I’ve been with REI, Inc. for 22 years, including 16 years in Kazakhstan, and the last six in my current role. The favorite aspect of my current occupation is traveling to meet with our field staff in six countries, and encouraging them in the excellent work that they do.
What role has being a Boettcher Scholar played into where you are and what you are doing now?
Being a Boettcher Scholar kept me in Colorado for my B.S. and M.S., and I met my wife while at CSU. My college years were transformational for me, and my entire career has been spent serving in the nonprofit sector as a result. My early engagement in opportunities for crossing cultures led to our long tenure living in and contributing to the development of Kazakhstan as an emerging nation. We’re back in Colorado involved in elder care, and it has given us the opportunity to give back to our home community in Southern Colorado, while continuing our traveling contribution internationally.
Tell us about your involvement in activities, organizations, or groups outside of work.
Besides involvement in a local church congregation, I moonlight as a restorative practices facilitator/trainer/consultant for Pueblo area schools, the justice system, and occasionally our local university. This has grown out of my doctoral studies into indigenous restorative conflict resolution practices. Besides my vocation, my avocation, and my studies, I enjoy hiking in the mountains in whatever part of the world I happen to be at the moment.
What’s the best advice you’ve received and what advice do you have for current graduates entering your career field?
The best advice that I’ve received are the words of Jesus: “Blessed are the peacemakers, for they shall be called children of God.” I consider my work and the work of our non-profit to be peacemaking work.

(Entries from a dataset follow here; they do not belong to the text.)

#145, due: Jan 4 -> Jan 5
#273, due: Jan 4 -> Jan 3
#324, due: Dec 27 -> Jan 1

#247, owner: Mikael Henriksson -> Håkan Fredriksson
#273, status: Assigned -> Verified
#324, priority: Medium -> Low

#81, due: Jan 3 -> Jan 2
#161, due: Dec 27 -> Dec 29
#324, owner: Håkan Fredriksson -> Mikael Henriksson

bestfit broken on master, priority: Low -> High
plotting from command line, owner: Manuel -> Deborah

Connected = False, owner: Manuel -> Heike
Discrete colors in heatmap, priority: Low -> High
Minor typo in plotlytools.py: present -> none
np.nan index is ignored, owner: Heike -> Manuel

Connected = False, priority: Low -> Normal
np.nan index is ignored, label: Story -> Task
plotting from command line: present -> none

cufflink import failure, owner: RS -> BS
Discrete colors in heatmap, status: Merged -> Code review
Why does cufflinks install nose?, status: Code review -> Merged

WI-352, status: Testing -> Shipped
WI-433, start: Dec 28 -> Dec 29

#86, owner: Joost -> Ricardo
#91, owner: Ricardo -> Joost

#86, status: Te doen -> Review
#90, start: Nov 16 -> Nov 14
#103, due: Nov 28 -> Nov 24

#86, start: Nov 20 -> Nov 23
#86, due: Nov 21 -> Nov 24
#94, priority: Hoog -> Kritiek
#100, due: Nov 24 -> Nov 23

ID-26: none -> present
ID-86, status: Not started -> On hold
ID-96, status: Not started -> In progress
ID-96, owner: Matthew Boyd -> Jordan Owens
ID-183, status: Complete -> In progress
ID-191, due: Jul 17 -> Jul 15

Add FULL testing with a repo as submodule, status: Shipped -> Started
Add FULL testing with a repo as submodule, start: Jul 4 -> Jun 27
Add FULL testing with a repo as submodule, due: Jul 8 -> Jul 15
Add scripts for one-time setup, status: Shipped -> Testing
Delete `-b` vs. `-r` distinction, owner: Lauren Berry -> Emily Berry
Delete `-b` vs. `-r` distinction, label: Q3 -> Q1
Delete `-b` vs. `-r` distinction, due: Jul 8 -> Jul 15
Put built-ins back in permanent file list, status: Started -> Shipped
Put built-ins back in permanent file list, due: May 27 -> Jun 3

As advice for anyone considering entering the field of peacemaking, I would offer this short poem, written by Edwin Markham, called “Outwitted”:
“He drew a circle that shut me out
Heretic, rebel, a thing to flout
But love and I had the wit to win;
We drew a circle that took him in.”
If you could have dinner with one person or a few people from history, whom would you choose and why?
I would choose to have dinner with Jesus, Mahatma Gandhi, Badsha Khan, and Martin Luther King, Jr. I would want to join them in dialogue on the spirituality of nonviolent social change, religion, and peacemaking, since each of them serve as inspiration for me in my life and work.